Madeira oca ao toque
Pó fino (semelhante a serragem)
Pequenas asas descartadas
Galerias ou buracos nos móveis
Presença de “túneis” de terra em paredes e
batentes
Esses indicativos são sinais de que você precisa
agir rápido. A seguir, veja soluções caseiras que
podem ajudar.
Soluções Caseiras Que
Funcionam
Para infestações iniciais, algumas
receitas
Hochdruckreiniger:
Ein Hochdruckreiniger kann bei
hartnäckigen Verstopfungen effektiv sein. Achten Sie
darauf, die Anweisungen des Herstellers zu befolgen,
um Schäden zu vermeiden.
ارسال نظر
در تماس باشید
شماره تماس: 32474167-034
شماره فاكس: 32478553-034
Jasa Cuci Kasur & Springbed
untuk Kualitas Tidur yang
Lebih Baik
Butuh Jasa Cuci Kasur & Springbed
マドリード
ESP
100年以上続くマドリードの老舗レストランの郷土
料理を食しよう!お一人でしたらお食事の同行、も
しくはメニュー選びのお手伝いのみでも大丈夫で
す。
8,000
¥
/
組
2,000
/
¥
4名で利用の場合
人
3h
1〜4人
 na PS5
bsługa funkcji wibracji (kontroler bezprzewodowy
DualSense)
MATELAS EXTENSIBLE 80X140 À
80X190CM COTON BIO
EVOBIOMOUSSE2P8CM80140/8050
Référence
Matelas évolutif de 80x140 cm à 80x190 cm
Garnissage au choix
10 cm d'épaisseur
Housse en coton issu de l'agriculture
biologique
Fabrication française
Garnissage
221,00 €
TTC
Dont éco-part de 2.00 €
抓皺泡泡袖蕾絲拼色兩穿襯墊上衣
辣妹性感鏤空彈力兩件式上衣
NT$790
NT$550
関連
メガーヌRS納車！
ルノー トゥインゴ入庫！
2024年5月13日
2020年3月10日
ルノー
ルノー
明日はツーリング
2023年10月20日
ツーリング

**Work task:** Arrange the text of all the entries above as a JSON list of strings, with one string for each line and no strings for blank lines.

**Answer space:**
[
  "Madeira oca ao toque",
  "Pó fino (semelhante a serragem)",
  "Pequenas asas descartadas",
  "Galerias ou buracos nos móveis",
  "Presença de “túneis” de terra em paredes e",
  "batentes",
  "Esses indicativos são sinais de que você precisa",
  "agir rápido. A seguir, veja soluções caseiras que",
  "podem ajudar.",
  "Soluções Caseiras Que",
  "Funcionam",
  "Para infestações iniciais, algumas",
  "receitas",
  "Hochdruckreiniger:",
  "Ein Hochdruckreiniger kann bei",
  "hartnäckigen Verstopfungen effektiv sein. Achten Sie",
  "darauf, die Anweisungen des Herstellers zu befolgen,",
  "um Schäden zu vermeiden.",
  "ارسال نظر",
  "در تماس باشید",
  "شماره تماس: 32474167-034",
  "شماره فاكس: 32478553-034",
  "Jasa Cuci Kasur & Springbed",
  "untuk Kualitas Tidur yang",
  "Lebih Baik",
  "Butuh Jasa Cuci Kasur & Springbed",
  "マドリード",
  "ESP",
  "100年以上続くマドリードの老舗レストランの郷土",
  "料理を食しよう!お一人でしたらお食事の同行、も",
  "しくはメニュー選びのお手伝いのみでも大丈夫で",
  "す。",
  "8,000",
  "¥",
  "/",
  "組",
  "2,000",
  "/",
  "¥",
  "4名で利用の場合",
  "人",
  "3h",
  "1〜4人",
  " na PS5",
  "bsługa funkcji wibracji (kontroler bezprzewodowy",
  "DualSense)",
  "MATELAS EXTENSIBLE 80X140 À",
  "80X190CM COTON BIO",
  "EVOBIOMOUSSE2P8CM80140/8050",
  "Référence",
  "Matelas évolutif de 80x140 cm à 80x190 cm",
  "Garnissage au choix",
  "10 cm d'épaisseur",
  "Housse en coton issu de l'agriculture",
  "biologique",
  "Fabrication française",
  "Garnissage",
  "221,00 €",
  "TTC",
  "Dont éco-part de 2.00 €",
  "抓皺泡泡袖蕾絲拼色兩穿襯墊上衣",
  "辣妹性感鏤空彈力兩件式上衣",
  "NT$790",
  "NT$550",
  "関連",
  "メガーヌRS納車！",
  "ルノー トゥインゴ入庫！",
  "2024年5月13日",
  "2020年3月10日",
  "ルノー",
  "ルノー",
  "明日はツーリング",
  "2023年10月20日",
  "ツーリング"
]